# First Canadian Bacon Effort



## chuck2u (Oct 10, 2011)

After a one week honey cure I apple wood smoked my first Canadian bacon pork loin.  I've never liked pork loin as most of the meat is the dryer light colored meat.  That said, I have changed my opinion of the loin.  I had meant to smoke it for a bit in the smoker and then finish it off in the oven, but over cooked it to 200 degrees.  Still, it has great flavor.

8 pound pork loin

Morton Tender Quick

1/3 cup honey

Cure one week

Apple wood smoked for 90 minutes at 190-200 degrees

Wrapped in foil and placed in conventional oven at 225 for about 3 hours

I meant to take it out at 160 Degrees, but over cooked to 200

Next up: Jack Daniels Bacon


----------



## bmudd14474 (Nov 2, 2011)

That looks great.
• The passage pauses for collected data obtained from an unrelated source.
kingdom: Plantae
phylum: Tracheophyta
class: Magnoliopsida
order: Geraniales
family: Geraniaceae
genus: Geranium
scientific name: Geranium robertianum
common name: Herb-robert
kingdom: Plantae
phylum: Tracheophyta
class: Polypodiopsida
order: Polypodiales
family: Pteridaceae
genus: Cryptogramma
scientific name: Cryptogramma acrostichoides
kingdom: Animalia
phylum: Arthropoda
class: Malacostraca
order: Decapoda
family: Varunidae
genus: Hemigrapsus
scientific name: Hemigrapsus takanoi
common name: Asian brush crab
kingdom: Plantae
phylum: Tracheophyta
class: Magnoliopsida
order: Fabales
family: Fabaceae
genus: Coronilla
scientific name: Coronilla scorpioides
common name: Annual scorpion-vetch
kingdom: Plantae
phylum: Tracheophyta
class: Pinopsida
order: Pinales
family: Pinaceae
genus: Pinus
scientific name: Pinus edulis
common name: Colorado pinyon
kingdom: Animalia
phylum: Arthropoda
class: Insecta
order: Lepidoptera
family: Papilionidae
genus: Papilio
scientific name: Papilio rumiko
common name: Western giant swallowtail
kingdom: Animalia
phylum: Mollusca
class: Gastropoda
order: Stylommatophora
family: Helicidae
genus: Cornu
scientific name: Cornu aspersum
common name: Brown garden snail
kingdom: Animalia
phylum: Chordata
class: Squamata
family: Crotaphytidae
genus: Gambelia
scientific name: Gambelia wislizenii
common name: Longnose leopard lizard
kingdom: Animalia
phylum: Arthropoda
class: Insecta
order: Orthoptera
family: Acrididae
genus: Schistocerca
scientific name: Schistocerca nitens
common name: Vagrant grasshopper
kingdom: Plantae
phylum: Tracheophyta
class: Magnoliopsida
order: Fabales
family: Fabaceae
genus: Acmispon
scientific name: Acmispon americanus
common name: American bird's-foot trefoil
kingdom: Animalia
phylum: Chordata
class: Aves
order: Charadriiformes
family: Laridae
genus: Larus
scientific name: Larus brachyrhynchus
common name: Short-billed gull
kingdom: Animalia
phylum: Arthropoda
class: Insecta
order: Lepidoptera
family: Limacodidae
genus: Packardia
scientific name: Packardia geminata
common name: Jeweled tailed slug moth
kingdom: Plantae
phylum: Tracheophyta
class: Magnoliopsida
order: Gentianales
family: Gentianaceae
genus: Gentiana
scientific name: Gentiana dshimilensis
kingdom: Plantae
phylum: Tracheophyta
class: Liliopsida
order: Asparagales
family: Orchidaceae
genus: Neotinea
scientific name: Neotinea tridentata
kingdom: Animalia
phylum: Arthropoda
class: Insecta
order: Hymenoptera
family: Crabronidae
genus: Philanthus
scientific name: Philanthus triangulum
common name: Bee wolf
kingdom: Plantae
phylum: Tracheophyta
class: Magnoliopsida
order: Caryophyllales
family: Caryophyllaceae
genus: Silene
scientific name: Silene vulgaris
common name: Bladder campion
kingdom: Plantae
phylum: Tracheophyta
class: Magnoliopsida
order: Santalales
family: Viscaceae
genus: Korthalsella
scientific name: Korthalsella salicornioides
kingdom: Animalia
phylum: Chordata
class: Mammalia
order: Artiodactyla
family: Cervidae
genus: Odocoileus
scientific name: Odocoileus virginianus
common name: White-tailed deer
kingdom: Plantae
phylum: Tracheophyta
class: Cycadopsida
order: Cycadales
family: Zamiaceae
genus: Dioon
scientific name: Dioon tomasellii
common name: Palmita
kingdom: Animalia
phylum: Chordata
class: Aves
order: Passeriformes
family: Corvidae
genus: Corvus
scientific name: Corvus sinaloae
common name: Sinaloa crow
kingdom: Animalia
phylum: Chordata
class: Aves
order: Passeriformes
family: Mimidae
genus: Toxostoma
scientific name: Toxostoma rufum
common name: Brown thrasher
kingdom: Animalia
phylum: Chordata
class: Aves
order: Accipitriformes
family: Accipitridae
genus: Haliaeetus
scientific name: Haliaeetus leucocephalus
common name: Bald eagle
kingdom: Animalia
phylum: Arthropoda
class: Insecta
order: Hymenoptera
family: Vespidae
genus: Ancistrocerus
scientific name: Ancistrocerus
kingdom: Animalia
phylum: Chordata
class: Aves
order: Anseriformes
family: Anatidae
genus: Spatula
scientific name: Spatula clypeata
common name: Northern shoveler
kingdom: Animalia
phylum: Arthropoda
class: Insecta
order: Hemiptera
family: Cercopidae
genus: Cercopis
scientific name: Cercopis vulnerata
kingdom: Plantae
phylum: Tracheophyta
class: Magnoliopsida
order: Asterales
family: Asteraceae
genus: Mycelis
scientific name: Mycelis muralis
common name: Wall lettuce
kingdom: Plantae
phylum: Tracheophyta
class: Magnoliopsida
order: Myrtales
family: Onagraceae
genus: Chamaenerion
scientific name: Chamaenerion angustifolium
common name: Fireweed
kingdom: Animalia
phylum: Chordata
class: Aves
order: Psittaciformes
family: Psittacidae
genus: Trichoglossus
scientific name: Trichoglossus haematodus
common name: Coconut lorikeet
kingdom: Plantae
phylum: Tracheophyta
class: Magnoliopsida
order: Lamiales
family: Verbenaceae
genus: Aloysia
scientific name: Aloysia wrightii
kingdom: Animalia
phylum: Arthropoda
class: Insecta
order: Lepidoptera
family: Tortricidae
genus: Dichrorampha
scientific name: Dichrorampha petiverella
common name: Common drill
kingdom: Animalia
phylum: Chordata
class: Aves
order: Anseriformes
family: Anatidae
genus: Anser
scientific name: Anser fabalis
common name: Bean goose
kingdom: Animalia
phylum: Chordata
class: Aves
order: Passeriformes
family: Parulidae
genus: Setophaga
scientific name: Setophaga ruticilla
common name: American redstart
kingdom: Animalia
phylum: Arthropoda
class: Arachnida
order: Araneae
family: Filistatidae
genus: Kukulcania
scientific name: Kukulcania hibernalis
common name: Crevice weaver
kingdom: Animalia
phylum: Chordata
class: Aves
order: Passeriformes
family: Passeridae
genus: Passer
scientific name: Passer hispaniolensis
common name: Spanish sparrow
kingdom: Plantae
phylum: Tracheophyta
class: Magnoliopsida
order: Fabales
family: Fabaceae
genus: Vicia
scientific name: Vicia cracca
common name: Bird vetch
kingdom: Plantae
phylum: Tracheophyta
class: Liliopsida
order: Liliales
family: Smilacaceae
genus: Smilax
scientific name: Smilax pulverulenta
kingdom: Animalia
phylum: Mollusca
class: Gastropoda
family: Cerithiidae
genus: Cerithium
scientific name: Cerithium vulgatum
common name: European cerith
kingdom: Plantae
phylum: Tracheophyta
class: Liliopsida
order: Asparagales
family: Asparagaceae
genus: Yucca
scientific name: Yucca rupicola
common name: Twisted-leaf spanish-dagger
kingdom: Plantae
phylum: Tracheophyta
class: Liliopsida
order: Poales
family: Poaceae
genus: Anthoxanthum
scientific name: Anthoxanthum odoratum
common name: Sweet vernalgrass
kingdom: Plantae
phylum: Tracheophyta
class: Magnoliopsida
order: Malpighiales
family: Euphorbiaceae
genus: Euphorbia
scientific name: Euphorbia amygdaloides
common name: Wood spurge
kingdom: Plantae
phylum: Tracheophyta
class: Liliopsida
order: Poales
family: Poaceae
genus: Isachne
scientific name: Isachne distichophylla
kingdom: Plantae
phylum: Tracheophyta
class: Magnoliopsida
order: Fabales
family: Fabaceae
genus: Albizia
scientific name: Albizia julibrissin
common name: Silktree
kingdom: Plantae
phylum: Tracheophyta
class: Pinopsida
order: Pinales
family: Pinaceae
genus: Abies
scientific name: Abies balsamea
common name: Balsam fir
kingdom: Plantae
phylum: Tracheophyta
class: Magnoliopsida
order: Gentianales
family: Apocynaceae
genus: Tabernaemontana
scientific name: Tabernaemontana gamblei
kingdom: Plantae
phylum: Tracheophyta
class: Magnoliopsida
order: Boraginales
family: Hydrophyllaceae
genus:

Glad that it turned out great. I love it on a sandwich by its self.


----------



## so ms smoker (Nov 2, 2011)

Not every 'mistake' is a bad thing. Sometimes you learn something great! Your CB looks great!

Mike


----------



## SmokinAl (Nov 2, 2011)

It looks good from here!


----------



## teeznuts (Nov 2, 2011)

English muffin, canadian bacon, egg and cheese. Trust me.


----------



## raymo76 (Nov 3, 2011)

looks great, now where's the pizza and pineapple to go with it?


----------



## custom99 (Nov 3, 2011)

That looks really good.

 


raymo76 said:


> looks great, now where's the pizza and pineapple to go with it?


This is the first thing my daughter asked whe I said  was making canadian bacon.


----------



## mballi3011 (Nov 3, 2011)

The Bacon looks awsome.


----------